Compared with patients with diabetes and low Lp(a) levels (<10 mg/dL), multivariate analysis showed that the risk of nonfatal MI more than doubled for Lp(a) levels reaching 50 mg/dL or more (P<0.001 for all):
- 50-99 mg/dL: adjusted odds ratio (aOR) 2.17 (95% CI 2.15-2.19)
- 100-149 mg/dL: aOR 4.20 (95% CI 4.14-4.27)
- ≥150 mg/dl: aOR 6.36 (95% CI 6.17-6.54)
Also, advanced liver fibrosis associated with nonalcoholic fatty liver disease (NAFLD) was associated with a 70% higher risk of nonfatal MI (aOR 1.70, 95% CI 1.68-1.72), Avika Atri reported, MD, from Jefferson Einstein Hospital in Philadelphia, at the annual meeting of the American Association of Clinical Endocrinology.
Patients who reported a history of MI had higher Lp(a) levels than those who did not report a MI (mean 30.7 vs 24.2 mg/dL, respectively) and were more likely to had progressive liver fibrosis (13.5% vs. 4.5%).
However, overall, individuals with advanced liver fibrosis had lower mean Lp(a) levels than those without advanced fibrosis (13.6 vs. 25.9 mg/dL), even among those who had a previous MI (8.6 vs. 34.2 mg/dL).

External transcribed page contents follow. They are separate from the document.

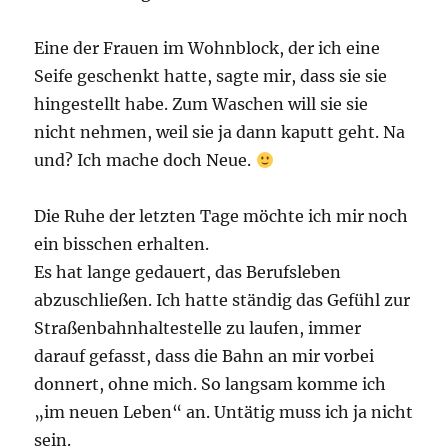
Eine der Frauen im Wohnblock, der ich eine
Seife geschenkt hatte, sagte mir, dass sie sie
hingestellt habe. Zum Waschen will sie sie
nicht nehmen, weil sie ja dann kaputt geht. Na
und? Ich mache doch Neue.
Die Ruhe der letzten Tage möchte ich mir noch
ein bisschen erhalten.
Es hat lange gedauert, das Berufsleben
abzuschließen. Ich hatte ständig das Gefühl zur
Straßenbahnhaltestelle zu laufen, immer
darauf gefasst, dass die Bahn an mir vorbei
donnert, ohne mich. So langsam komme ich
„im neuen Leben“ an. Untätig muss ich ja nicht
sein.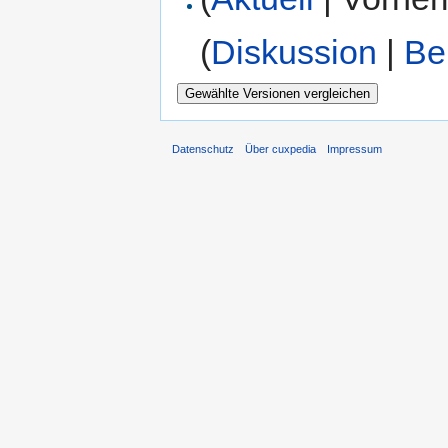
(
Diskussion
|
Be
Datenschutz
Über cuxpedia
Impressum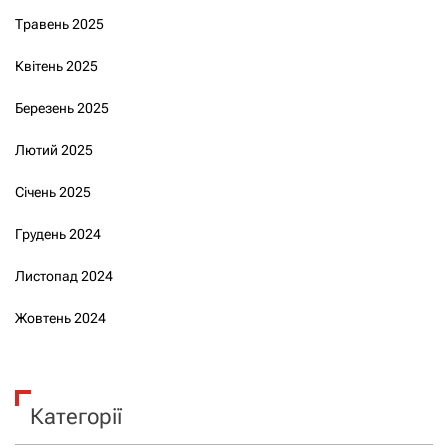
Травень 2025
Квітень 2025
Березень 2025
Лютий 2025
Січень 2025
Грудень 2024
Листопад 2024
Жовтень 2024
Категорії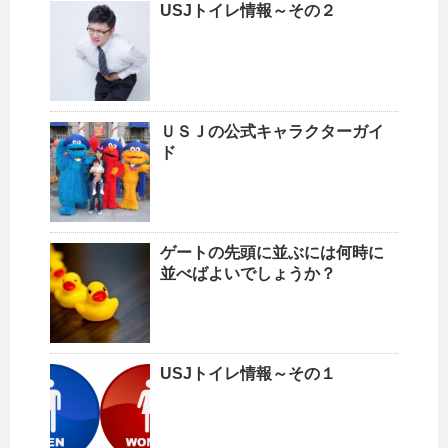
USJトイレ情報～その２
ＵＳＪの公式キャラクターガイ
ド
ゲートの先頭に並ぶには何時に
並べばよいでしょうか？
USJトイレ情報～その１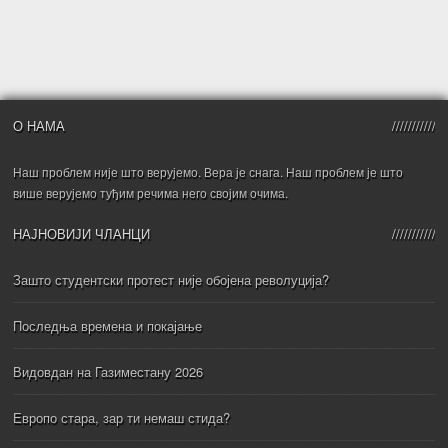
О НАМА
Наш проблем није што верујемо. Вера је снага. Наш проблем је што
више верујемо туђим речима него својим очима.
НАЈНОВИЈИ ЧЛАНЦИ
Зашто студентски протест није обојена револуција?
Последња времена и покајање
Видовдан на Газиместану 2026
Европо стара, зар ти немаш стида?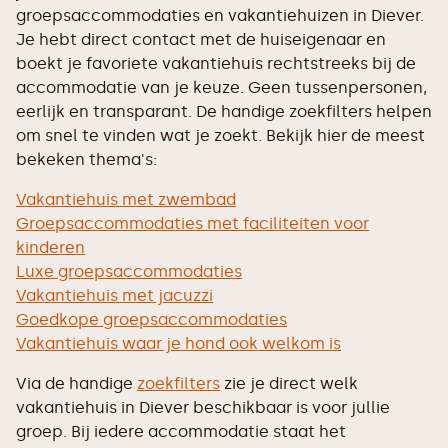
groepsaccommodaties en vakantiehuizen in Diever.
Je hebt direct contact met de huiseigenaar en
boekt je favoriete vakantiehuis rechtstreeks bij de
accommodatie van je keuze. Geen tussenpersonen,
eerlijk en transparant. De handige zoekfilters helpen
om snel te vinden wat je zoekt. Bekijk hier de meest
bekeken thema's:
Vakantiehuis met zwembad
Groepsaccommodaties met faciliteiten voor
kinderen
Luxe groepsaccommodaties
Vakantiehuis met jacuzzi
Goedkope groepsaccommodaties
Vakantiehuis waar je hond ook welkom is
Via de handige
zoekfilters
zie je direct welk
vakantiehuis in Diever beschikbaar is voor jullie
groep. Bij iedere accommodatie staat het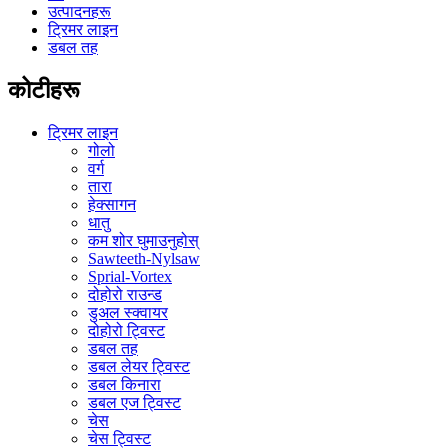
उत्पादनहरू
ट्रिमर लाइन
डबल तह
कोटीहरू
ट्रिमर लाइन
गोलो
वर्ग
तारा
हेक्सागन
धातु
कम शोर घुमाउनुहोस्
Sawteeth-Nylsaw
Sprial-Vortex
दोहोरो राउन्ड
डुअल स्क्वायर
दोहोरो ट्विस्ट
डबल तह
डबल लेयर ट्विस्ट
डबल किनारा
डबल एज ट्विस्ट
चेस
चेस ट्विस्ट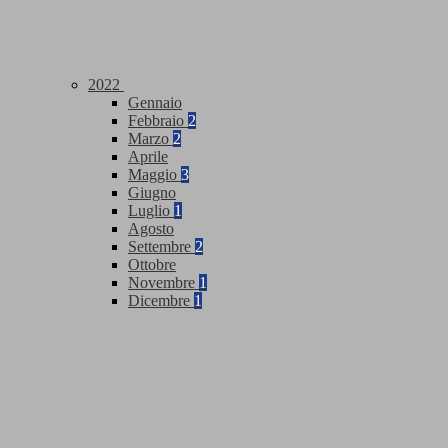
2022
Gennaio
Febbraio
2
Marzo
2
Aprile
Maggio
3
Giugno
Luglio
1
Agosto
Settembre
2
Ottobre
Novembre
1
Dicembre
1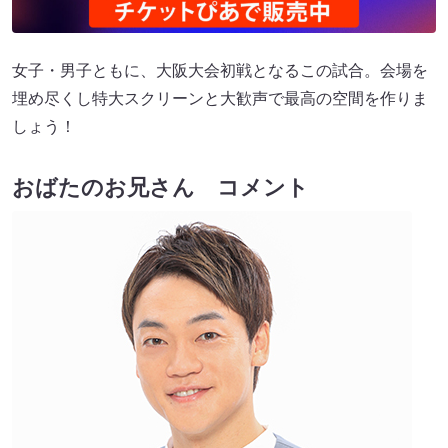
女子・男子ともに、大阪大会初戦となるこの試合。会場を
埋め尽くし特大スクリーンと大歓声で最高の空間を作りま
しょう！
おばたのお兄さん コメント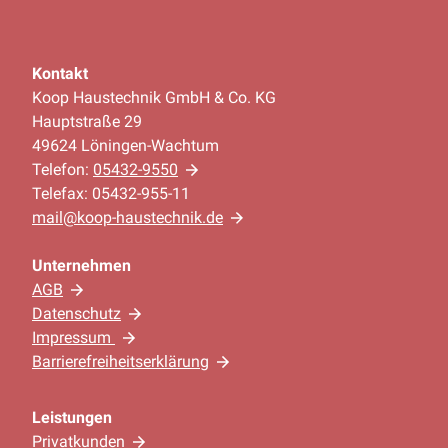
Kontakt
Koop Haustechnik GmbH & Co. KG
Hauptstraße 29
49624 Löningen-Wachtum
Telefon:
05432-9550
Telefax: 05432-955-11
mail@koop-haustechnik.de
Unternehmen
AGB
Datenschutz
Impressum
Barrierefreiheitserklärung
Leistungen
Privatkunden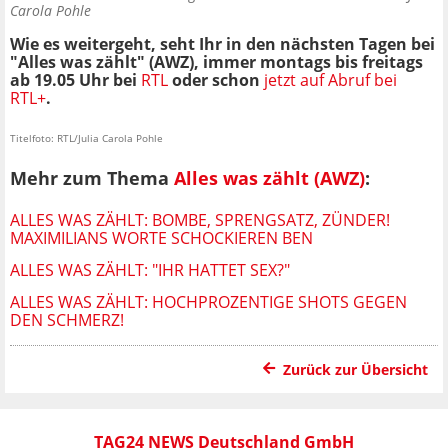
Carola Pohle
Wie es weitergeht, seht Ihr in den nächsten Tagen bei
"Alles was zählt"
(AWZ)
, immer montags bis freitags
ab 19.05 Uhr bei
RTL
oder schon
jetzt auf Abruf bei
RTL+
.
Titelfoto: RTL/Julia Carola Pohle
Mehr zum Thema
Alles was zählt (AWZ)
:
ALLES WAS ZÄHLT: BOMBE, SPRENGSATZ, ZÜNDER!
MAXIMILIANS WORTE SCHOCKIEREN BEN
ALLES WAS ZÄHLT: "IHR HATTET SEX?"
ALLES WAS ZÄHLT: HOCHPROZENTIGE SHOTS GEGEN
DEN SCHMERZ!
Zurück zur Übersicht
TAG24 NEWS Deutschland GmbH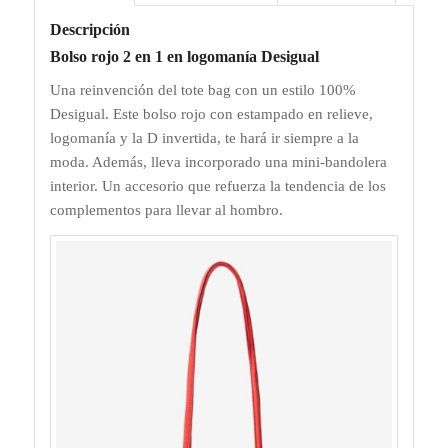
Descripción
Bolso rojo 2 en 1 en logomanía Desigual
Una reinvención del tote bag con un estilo 100%
Desigual. Este bolso rojo con estampado en relieve,
logomanía y la D invertida, te hará ir siempre a la
moda. Además, lleva incorporado una mini-bandolera
interior. Un accesorio que refuerza la tendencia de los
complementos para llevar al hombro.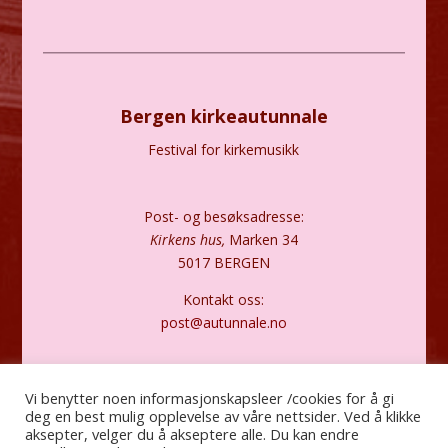
Bergen kirkeautunnale
Festival for kirkemusikk
Post- og besøksadresse:
Kirkens hus,
Marken 34
5017 BERGEN
Kontakt oss:
post@autunnale.no
Personvernerklæring
Vi benytter noen informasjonskapsleer /cookies for å gi
deg en best mulig opplevelse av våre nettsider. Ved å klikke
aksepter, velger du å akseptere alle. Du kan endre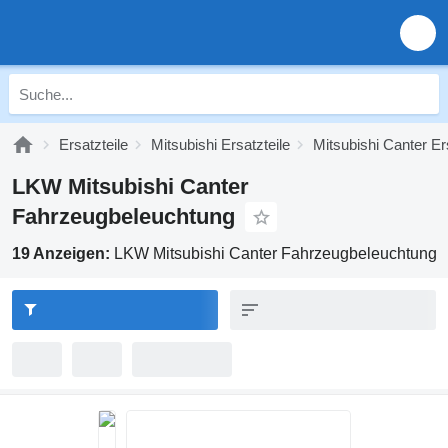
Ersatzteile
Mitsubishi Ersatzteile
Mitsubishi Canter Er
LKW Mitsubishi Canter
Fahrzeugbeleuchtung
19 Anzeigen:
LKW Mitsubishi Canter Fahrzeugbeleuchtung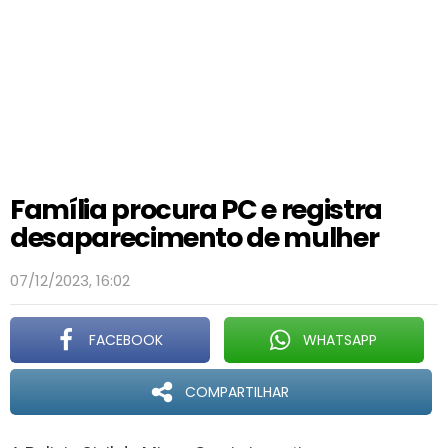
Família procura PC e registra
desaparecimento de mulher
07/12/2023, 16:02
FACEBOOK
WHATSAPP
COMPARTILHAR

Lp(a) is produced by the liver, Atri explained, and levels of circulating Lp(a) in the body are determined by genetics. It is an established independent risk factor for atherosclerotic cardiovascular disease (ASCVD), and although growing evidence suggests an association of NAFLD with heart disease, the association between Lp(a), NAFLD, and risk of MI has not been well studied in patients with diabetes.
Atri suggested that further research is needed to determine optimal Lp(a) cut-off values for patients with diabetes and NAFLD to improve risk stratification and reduction of ASCVD.
"If I had a patient who met these criteria—diabetes, nonalcoholic fatty liver disease, and heart disease—I would consider adding Lp(a) to diagnostic panel," said session moderator Anunam Kotwal, MD, of the University of Nebraska at Omaha.
He said more information could help determine how aggressively to treat a patient to prevent a heart attack or mitigate further heart problems.
The cross-sectional analysis presented by Atri included a weighted sample of 3,330,795 people with diabetes aged 35 years or older from the NHANES III database (1988–1994) from whom Lp(a) level data were collected ).
Overall, the average age of participants was 62 years, about 59% were women, and the median HbA1c was 7.7%. The prevalence of nonfatal MI was 13.3%, and 18% met criteria for advanced liver fibrosis associated with NAFLD (defined as a Fibrosis-4 score of 2.67).
A higher proportion of patients in the MI group had Lp(a) levels greater than 50 mg/dL (about 30% versus 19% in those without MI).
Atri noted that limitations of the study include its cross-sectional nature and that because it is interview-based, there is a possibility of recall bias. In addition, fatal MI could not be assessed for association with Lp(a) or advanced liver fibrosis due to the study design.